Digital Health Is The Future Of Medicine. Here’s How Millennials Are Responding To It
With all technological advancements, there has always been some element of a trust obstacle.
Email, YouTube, even today’s ride hailing service, Uber, all had to go through a period of market education rooted in building trust. When email first emerged in the ‘90s, there was an overwhelming consensus that it wasn’t secure. It was unnerving to people to sit in front of their computer, type a message, hit send and let it vanish into the Internet.
Or, take YouTube as an example. In the late 2000s, very few people (comparatively speaking) used the platform as creators. The masses were actually somewhat confused as to who would feel comfortable making videos of themselves and then upload them to the Internet. We had never seen anything like YouTube before—and as a result, were a bit wary to put our trust in it.
But today, technology users of every age demographic create billions of videos of themselves, upload them to the Internet, or send them directly to one another.
I believe that where we are on the digital health timeline for innovation is similar to where YouTube was in the late 2000s. And it shows in the data.
Millennials Are Leading The Way
When it comes to technology, very few generations have the dexterity Millennials do.
While older generations may understand and even fund tomorrow’s innovations, it’s the Millennial generation that is (generally speaking) more fluent in the digital world. And while one could argue that their younger brothers and sisters, Gen Z, are even more digitally savvy, they aren’t quite old enough yet to be in positions of leadership.
Taking a look at the trends in digital health care, it’s vital that we—as providers, as physicians, and as technologists and entrepreneurs—work toward a “Millennial mindset.” As much as we are solving for issues that exist in 2017, what we’re really doing is looking for the foundational elements that will solve the problems of 2020 and beyond.

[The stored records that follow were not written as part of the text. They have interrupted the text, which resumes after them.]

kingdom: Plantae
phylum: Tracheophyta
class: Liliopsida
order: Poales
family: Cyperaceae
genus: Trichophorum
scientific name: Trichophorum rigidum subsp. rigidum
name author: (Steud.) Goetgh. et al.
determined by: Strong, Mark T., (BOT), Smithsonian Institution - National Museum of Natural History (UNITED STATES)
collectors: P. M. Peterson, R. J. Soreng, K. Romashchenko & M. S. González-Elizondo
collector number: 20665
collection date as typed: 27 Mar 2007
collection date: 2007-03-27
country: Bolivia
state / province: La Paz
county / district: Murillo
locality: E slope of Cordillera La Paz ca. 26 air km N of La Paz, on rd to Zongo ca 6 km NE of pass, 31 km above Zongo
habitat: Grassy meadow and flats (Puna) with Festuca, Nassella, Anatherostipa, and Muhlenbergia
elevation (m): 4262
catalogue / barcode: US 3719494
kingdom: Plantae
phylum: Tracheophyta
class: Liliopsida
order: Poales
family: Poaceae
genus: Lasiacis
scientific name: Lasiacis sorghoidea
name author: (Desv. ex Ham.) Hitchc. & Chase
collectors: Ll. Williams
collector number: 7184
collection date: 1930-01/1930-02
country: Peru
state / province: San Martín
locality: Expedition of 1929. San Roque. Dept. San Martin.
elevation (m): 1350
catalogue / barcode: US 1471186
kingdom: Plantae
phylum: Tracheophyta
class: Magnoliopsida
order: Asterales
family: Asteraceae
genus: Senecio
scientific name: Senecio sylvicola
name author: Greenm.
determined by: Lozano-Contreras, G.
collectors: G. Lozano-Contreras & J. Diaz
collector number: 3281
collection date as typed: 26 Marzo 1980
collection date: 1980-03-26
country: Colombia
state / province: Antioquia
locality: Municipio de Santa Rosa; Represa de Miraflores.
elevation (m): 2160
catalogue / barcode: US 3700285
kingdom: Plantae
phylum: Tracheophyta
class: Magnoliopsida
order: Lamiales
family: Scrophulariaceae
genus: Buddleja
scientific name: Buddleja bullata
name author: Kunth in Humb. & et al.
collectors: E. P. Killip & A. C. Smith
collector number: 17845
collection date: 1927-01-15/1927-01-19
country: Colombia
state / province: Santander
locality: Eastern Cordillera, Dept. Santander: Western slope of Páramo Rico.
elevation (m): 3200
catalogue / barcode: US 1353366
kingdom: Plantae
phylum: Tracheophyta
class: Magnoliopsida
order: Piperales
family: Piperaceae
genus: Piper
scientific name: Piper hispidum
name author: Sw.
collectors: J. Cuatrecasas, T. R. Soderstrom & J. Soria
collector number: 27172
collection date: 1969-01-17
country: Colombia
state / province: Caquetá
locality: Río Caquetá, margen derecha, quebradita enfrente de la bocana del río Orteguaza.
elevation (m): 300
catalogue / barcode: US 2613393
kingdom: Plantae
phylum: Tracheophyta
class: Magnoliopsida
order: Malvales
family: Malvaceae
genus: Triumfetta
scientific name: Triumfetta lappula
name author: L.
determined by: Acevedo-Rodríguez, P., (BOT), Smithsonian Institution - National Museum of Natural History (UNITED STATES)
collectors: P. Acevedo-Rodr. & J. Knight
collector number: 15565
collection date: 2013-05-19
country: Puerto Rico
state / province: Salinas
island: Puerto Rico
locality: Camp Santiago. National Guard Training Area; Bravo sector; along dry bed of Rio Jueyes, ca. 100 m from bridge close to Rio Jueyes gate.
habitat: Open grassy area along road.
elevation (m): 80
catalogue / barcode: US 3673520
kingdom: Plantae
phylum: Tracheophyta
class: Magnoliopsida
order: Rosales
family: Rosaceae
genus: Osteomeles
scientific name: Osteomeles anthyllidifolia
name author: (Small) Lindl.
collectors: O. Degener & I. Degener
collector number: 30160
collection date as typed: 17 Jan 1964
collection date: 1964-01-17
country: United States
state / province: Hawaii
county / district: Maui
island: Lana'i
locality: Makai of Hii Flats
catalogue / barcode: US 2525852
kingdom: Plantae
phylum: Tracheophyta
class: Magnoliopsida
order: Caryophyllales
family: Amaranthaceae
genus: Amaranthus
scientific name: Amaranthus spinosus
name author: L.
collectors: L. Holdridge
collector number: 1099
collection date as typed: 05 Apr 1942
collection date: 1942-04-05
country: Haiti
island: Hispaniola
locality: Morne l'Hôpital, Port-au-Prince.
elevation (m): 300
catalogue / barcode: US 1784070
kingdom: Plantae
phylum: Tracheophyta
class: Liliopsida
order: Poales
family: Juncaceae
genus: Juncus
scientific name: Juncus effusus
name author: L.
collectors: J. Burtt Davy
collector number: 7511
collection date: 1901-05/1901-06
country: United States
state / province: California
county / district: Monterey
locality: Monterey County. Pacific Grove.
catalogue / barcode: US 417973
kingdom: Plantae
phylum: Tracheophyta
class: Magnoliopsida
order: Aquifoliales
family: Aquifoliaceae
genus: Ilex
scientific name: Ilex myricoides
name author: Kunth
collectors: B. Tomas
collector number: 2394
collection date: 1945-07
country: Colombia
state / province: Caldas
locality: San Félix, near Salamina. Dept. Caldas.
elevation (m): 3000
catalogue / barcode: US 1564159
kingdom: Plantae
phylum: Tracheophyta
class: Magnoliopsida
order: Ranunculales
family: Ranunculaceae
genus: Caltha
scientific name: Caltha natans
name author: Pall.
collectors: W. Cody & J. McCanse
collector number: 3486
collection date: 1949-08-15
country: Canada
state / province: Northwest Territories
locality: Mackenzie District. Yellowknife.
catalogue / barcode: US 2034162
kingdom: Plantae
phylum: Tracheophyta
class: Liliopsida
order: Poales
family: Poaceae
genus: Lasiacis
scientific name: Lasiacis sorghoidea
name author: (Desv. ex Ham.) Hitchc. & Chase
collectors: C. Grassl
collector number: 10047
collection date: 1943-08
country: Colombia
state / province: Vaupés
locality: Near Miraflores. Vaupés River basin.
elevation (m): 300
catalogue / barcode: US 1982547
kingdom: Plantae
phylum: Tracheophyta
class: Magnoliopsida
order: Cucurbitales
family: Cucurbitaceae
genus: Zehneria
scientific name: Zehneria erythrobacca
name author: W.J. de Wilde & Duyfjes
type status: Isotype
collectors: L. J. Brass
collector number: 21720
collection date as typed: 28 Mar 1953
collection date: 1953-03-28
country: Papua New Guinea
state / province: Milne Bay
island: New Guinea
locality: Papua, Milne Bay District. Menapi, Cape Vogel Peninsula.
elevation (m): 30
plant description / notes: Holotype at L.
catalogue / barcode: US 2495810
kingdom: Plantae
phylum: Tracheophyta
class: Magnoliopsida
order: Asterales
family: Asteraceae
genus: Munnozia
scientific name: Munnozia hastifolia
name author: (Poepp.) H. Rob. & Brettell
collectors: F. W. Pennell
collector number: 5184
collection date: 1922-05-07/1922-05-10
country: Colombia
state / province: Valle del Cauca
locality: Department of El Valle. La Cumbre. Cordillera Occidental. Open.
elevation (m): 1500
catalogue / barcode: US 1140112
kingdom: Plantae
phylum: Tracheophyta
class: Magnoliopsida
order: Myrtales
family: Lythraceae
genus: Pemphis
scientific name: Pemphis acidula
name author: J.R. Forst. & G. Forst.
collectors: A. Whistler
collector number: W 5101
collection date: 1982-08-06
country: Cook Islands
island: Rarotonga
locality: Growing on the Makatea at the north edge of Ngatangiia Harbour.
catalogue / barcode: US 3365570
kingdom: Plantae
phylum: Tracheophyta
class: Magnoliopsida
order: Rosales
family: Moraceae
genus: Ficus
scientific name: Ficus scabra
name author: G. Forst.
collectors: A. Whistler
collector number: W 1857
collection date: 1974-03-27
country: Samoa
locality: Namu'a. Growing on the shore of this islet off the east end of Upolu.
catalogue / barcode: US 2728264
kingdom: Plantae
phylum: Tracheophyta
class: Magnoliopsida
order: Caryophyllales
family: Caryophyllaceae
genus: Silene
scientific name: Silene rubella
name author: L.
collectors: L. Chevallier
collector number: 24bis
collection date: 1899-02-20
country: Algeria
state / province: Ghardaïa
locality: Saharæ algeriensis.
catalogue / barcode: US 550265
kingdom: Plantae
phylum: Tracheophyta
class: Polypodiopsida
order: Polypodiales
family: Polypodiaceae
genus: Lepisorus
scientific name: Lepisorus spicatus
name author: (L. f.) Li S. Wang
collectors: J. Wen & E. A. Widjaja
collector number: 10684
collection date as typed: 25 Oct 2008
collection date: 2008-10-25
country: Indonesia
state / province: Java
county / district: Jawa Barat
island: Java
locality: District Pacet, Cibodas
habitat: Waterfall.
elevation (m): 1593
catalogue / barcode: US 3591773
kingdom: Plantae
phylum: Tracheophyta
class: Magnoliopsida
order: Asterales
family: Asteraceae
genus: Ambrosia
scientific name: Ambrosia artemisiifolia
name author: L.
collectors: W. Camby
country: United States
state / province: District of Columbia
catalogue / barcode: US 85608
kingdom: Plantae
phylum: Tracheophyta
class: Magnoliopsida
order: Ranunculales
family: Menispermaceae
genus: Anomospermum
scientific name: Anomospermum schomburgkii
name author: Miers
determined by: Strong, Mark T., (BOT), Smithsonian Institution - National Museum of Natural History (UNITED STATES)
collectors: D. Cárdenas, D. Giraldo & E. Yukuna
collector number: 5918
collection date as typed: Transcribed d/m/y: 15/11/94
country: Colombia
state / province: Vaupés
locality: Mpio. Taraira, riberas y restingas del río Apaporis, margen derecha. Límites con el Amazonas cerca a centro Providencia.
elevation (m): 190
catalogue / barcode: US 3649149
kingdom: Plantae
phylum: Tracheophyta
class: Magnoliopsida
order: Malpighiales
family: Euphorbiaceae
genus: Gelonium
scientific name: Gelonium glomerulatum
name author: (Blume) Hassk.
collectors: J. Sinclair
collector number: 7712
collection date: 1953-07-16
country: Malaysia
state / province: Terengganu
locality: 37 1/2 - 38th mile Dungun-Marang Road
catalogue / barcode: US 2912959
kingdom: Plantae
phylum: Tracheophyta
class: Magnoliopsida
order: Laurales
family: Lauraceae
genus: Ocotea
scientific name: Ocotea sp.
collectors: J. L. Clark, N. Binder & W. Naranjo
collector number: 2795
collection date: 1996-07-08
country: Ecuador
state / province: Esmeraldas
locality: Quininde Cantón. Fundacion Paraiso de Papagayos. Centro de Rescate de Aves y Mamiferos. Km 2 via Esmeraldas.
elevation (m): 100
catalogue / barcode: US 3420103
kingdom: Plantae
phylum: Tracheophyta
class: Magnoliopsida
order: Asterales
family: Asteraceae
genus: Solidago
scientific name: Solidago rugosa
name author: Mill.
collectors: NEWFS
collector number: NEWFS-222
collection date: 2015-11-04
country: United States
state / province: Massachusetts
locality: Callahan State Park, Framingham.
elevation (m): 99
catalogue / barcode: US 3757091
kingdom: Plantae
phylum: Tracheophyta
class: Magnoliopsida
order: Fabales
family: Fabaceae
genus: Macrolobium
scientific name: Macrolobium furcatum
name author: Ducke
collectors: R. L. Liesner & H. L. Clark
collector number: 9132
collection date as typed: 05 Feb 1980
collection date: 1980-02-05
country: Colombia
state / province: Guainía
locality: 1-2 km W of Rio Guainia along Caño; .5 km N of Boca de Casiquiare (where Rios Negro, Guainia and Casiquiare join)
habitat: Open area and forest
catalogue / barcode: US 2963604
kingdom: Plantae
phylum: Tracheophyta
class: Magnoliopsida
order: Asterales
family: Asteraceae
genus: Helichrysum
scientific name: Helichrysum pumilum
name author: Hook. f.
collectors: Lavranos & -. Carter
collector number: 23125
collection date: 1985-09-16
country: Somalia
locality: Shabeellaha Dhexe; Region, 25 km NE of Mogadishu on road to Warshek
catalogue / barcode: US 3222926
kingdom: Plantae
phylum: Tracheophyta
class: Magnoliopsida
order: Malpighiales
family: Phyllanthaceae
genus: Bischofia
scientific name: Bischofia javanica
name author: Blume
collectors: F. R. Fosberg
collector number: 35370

And if history is any indicator, digital adoption is only going to increase.
Here is a great example. According to a Rock Health study, “Forty-two percent of Millennials have used synchronous video telemedicine, compared to just a quarter of Gen Xers and under 5% of Baby Boomers.” Now, the takeaway shouldn’t be that since Baby Boomers aren’t using video, we shouldn’t continue asking how to innovate in that space. It just means that Millennials are the first to adopt the practice.
Keep in mind, Millennials were also the first to adopt and make famous today’s most dominant social platforms. The same social platforms, actually, that Generation X and Baby Boomers are now flocking to with the hopes of remaining relevant online.
What Millennials Care About In Terms Of Healthcare
More than anything, Millennials want to be efficient.
In this article by MediaPost, it’s cited that Baby Boomers see their primary care physician 80% of the time—meaning if they are feeling sick, they make an appointment. Compare that to Millennials who only see their primary care physician 61% of the time, and it’s not just a cost issue, but a time issue. Scheduling appointments is still a fairly difficult process, and for a generation used to instant access online, that’s enough to keep them at home.
Instead, Millennials would much prefer the following:
According to Rock Health, “half of Millennials have emailed with a doctor, while only a quarter of baby boomers have done the same.”
But it’s not that the Millennial generation is biased toward email. What they’re biased toward are instant digital mediums and time-efficient communication. They don’t want to call, be put on hold, wait, schedule an appointment for two weeks later, drive to their doctor’s office, wait, and then see their primary care physician just to ask if what they’re feeling is normal.
They want the same access to information they get through Google, without ending up on WebMD.
Second, and right in line with efficiency, is cost.
Millennials avoid going to the doctor and choose low-premium insurance plans because, while they know they need insurance, it’s a cost they have trouble rationalizing. Without getting into the economics and current state of employment opportunities for that demographic, the simplest reason for Millennials avoiding the doctor is because they feel they can get the information they need elsewhere.
There’s no reason to take half a day off work and pay a $20 co-pay to have a doctor tell you, “You’re fine.”
Millennials turn to the Internet first.
This goes for both individual research, and finding a health professional they trust. If they’re feeling sick, they look their symptoms up online. And if they’re looking for a specific type of doctor, they search the web, read reviews, and rule out physicians that don’t appear credible or lack an online presence.
Because this is how they make their decisions—which means we, as healthcare providers, surgeons, and health professionals, have to invest in this domain as well. It’s not just about the care provided in the doctor’s office anymore. It’s about the entire lifespan of the patient-physician relationship.